• _TASK TO COMPLETE_
Copy every line of the data listing below without changing any of them.

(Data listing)
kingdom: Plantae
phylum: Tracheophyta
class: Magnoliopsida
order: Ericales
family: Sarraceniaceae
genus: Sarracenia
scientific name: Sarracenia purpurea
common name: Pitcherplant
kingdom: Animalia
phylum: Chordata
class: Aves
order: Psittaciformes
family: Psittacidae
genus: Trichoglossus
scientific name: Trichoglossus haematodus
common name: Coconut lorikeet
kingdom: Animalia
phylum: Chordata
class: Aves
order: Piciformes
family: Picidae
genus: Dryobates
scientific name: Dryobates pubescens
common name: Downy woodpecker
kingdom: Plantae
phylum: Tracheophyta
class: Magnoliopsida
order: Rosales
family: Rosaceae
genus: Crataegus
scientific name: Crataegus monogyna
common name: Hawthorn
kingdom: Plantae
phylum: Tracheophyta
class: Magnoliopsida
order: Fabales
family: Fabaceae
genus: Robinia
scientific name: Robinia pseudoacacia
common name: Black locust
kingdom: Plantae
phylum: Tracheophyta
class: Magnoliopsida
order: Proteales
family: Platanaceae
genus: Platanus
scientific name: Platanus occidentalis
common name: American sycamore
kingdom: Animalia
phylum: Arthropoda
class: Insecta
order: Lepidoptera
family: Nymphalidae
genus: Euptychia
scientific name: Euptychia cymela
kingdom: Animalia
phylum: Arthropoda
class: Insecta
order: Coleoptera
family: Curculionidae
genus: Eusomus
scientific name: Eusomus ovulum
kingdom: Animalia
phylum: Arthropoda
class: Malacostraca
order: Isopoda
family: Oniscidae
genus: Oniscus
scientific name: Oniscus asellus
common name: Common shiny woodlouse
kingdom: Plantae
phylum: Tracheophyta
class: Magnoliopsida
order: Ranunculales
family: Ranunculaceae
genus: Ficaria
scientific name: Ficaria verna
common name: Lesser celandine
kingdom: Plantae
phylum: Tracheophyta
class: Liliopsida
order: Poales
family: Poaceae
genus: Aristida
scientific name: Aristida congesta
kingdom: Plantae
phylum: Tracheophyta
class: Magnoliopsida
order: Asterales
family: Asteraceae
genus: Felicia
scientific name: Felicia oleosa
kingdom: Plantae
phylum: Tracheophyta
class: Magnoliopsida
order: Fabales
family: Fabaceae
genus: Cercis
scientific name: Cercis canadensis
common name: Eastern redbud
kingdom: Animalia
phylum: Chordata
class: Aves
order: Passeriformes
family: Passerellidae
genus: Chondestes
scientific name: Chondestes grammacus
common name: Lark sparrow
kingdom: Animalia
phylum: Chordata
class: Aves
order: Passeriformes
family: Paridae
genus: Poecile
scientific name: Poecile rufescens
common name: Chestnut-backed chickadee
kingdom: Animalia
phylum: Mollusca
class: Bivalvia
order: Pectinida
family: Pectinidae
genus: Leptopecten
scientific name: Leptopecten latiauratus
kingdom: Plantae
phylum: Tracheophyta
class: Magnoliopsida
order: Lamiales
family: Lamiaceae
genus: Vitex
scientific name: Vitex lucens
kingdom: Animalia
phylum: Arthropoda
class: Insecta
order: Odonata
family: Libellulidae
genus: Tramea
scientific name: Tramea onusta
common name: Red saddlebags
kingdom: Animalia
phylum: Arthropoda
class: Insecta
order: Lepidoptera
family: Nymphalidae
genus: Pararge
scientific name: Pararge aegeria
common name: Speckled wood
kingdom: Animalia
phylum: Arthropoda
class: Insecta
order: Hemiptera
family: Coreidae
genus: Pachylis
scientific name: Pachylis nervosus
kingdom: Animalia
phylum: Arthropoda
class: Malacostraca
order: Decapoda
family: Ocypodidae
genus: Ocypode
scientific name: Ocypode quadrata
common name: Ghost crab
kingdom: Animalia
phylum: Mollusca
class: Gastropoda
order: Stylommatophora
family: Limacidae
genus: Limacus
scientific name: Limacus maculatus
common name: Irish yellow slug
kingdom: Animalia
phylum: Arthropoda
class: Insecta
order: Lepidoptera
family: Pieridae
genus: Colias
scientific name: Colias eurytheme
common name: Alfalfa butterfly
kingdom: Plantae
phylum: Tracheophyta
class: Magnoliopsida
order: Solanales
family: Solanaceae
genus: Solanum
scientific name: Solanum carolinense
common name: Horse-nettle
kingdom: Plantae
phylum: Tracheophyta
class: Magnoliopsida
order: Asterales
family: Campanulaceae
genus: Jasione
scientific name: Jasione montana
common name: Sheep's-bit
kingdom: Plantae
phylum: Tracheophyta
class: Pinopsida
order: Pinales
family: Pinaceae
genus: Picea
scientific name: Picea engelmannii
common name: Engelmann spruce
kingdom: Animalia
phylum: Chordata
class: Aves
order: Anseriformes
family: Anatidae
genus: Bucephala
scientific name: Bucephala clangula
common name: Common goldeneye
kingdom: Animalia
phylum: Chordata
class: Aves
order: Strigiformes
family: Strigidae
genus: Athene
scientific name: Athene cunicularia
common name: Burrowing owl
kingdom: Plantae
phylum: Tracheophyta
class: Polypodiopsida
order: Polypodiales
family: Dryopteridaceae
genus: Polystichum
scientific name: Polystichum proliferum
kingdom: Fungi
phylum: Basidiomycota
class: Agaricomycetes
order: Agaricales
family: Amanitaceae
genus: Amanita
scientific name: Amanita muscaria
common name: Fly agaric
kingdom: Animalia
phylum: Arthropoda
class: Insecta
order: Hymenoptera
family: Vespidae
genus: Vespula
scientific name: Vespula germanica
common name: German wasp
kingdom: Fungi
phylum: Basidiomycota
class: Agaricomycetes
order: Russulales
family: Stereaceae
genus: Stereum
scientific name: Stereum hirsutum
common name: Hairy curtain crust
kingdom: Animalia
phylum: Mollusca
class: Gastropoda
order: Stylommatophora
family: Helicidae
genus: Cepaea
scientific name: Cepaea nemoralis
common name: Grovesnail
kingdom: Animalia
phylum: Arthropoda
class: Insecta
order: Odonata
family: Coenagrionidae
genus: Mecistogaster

• _FINISHED EXERCISE_
kingdom: Plantae
phylum: Tracheophyta
class: Magnoliopsida
order: Ericales
family: Sarraceniaceae
genus: Sarracenia
scientific name: Sarracenia purpurea
common name: Pitcherplant
kingdom: Animalia
phylum: Chordata
class: Aves
order: Psittaciformes
family: Psittacidae
genus: Trichoglossus
scientific name: Trichoglossus haematodus
common name: Coconut lorikeet
kingdom: Animalia
phylum: Chordata
class: Aves
order: Piciformes
family: Picidae
genus: Dryobates
scientific name: Dryobates pubescens
common name: Downy woodpecker
kingdom: Plantae
phylum: Tracheophyta
class: Magnoliopsida
order: Rosales
family: Rosaceae
genus: Crataegus
scientific name: Crataegus monogyna
common name: Hawthorn
kingdom: Plantae
phylum: Tracheophyta
class: Magnoliopsida
order: Fabales
family: Fabaceae
genus: Robinia
scientific name: Robinia pseudoacacia
common name: Black locust
kingdom: Plantae
phylum: Tracheophyta
class: Magnoliopsida
order: Proteales
family: Platanaceae
genus: Platanus
scientific name: Platanus occidentalis
common name: American sycamore
kingdom: Animalia
phylum: Arthropoda
class: Insecta
order: Lepidoptera
family: Nymphalidae
genus: Euptychia
scientific name: Euptychia cymela
kingdom: Animalia
phylum: Arthropoda
class: Insecta
order: Coleoptera
family: Curculionidae
genus: Eusomus
scientific name: Eusomus ovulum
kingdom: Animalia
phylum: Arthropoda
class: Malacostraca
order: Isopoda
family: Oniscidae
genus: Oniscus
scientific name: Oniscus asellus
common name: Common shiny woodlouse
kingdom: Plantae
phylum: Tracheophyta
class: Magnoliopsida
order: Ranunculales
family: Ranunculaceae
genus: Ficaria
scientific name: Ficaria verna
common name: Lesser celandine
kingdom: Plantae
phylum: Tracheophyta
class: Liliopsida
order: Poales
family: Poaceae
genus: Aristida
scientific name: Aristida congesta
kingdom: Plantae
phylum: Tracheophyta
class: Magnoliopsida
order: Asterales
family: Asteraceae
genus: Felicia
scientific name: Felicia oleosa
kingdom: Plantae
phylum: Tracheophyta
class: Magnoliopsida
order: Fabales
family: Fabaceae
genus: Cercis
scientific name: Cercis canadensis
common name: Eastern redbud
kingdom: Animalia
phylum: Chordata
class: Aves
order: Passeriformes
family: Passerellidae
genus: Chondestes
scientific name: Chondestes grammacus
common name: Lark sparrow
kingdom: Animalia
phylum: Chordata
class: Aves
order: Passeriformes
family: Paridae
genus: Poecile
scientific name: Poecile rufescens
common name: Chestnut-backed chickadee
kingdom: Animalia
phylum: Mollusca
class: Bivalvia
order: Pectinida
family: Pectinidae
genus: Leptopecten
scientific name: Leptopecten latiauratus
kingdom: Plantae
phylum: Tracheophyta
class: Magnoliopsida
order: Lamiales
family: Lamiaceae
genus: Vitex
scientific name: Vitex lucens
kingdom: Animalia
phylum: Arthropoda
class: Insecta
order: Odonata
family: Libellulidae
genus: Tramea
scientific name: Tramea onusta
common name: Red saddlebags
kingdom: Animalia
phylum: Arthropoda
class: Insecta
order: Lepidoptera
family: Nymphalidae
genus: Pararge
scientific name: Pararge aegeria
common name: Speckled wood
kingdom: Animalia
phylum: Arthropoda
class: Insecta
order: Hemiptera
family: Coreidae
genus: Pachylis
scientific name: Pachylis nervosus
kingdom: Animalia
phylum: Arthropoda
class: Malacostraca
order: Decapoda
family: Ocypodidae
genus: Ocypode
scientific name: Ocypode quadrata
common name: Ghost crab
kingdom: Animalia
phylum: Mollusca
class: Gastropoda
order: Stylommatophora
family: Limacidae
genus: Limacus
scientific name: Limacus maculatus
common name: Irish yellow slug
kingdom: Animalia
phylum: Arthropoda
class: Insecta
order: Lepidoptera
family: Pieridae
genus: Colias
scientific name: Colias eurytheme
common name: Alfalfa butterfly
kingdom: Plantae
phylum: Tracheophyta
class: Magnoliopsida
order: Solanales
family: Solanaceae
genus: Solanum
scientific name: Solanum carolinense
common name: Horse-nettle
kingdom: Plantae
phylum: Tracheophyta
class: Magnoliopsida
order: Asterales
family: Campanulaceae
genus: Jasione
scientific name: Jasione montana
common name: Sheep's-bit
kingdom: Plantae
phylum: Tracheophyta
class: Pinopsida
order: Pinales
family: Pinaceae
genus: Picea
scientific name: Picea engelmannii
common name: Engelmann spruce
kingdom: Animalia
phylum: Chordata
class: Aves
order: Anseriformes
family: Anatidae
genus: Bucephala
scientific name: Bucephala clangula
common name: Common goldeneye
kingdom: Animalia
phylum: Chordata
class: Aves
order: Strigiformes
family: Strigidae
genus: Athene
scientific name: Athene cunicularia
common name: Burrowing owl
kingdom: Plantae
phylum: Tracheophyta
class: Polypodiopsida
order: Polypodiales
family: Dryopteridaceae
genus: Polystichum
scientific name: Polystichum proliferum
kingdom: Fungi
phylum: Basidiomycota
class: Agaricomycetes
order: Agaricales
family: Amanitaceae
genus: Amanita
scientific name: Amanita muscaria
common name: Fly agaric
kingdom: Animalia
phylum: Arthropoda
class: Insecta
order: Hymenoptera
family: Vespidae
genus: Vespula
scientific name: Vespula germanica
common name: German wasp
kingdom: Fungi
phylum: Basidiomycota
class: Agaricomycetes
order: Russulales
family: Stereaceae
genus: Stereum
scientific name: Stereum hirsutum
common name: Hairy curtain crust
kingdom: Animalia
phylum: Mollusca
class: Gastropoda
order: Stylommatophora
family: Helicidae
genus: Cepaea
scientific name: Cepaea nemoralis
common name: Grovesnail
kingdom: Animalia
phylum: Arthropoda
class: Insecta
order: Odonata
family: Coenagrionidae
genus: Mecistogaster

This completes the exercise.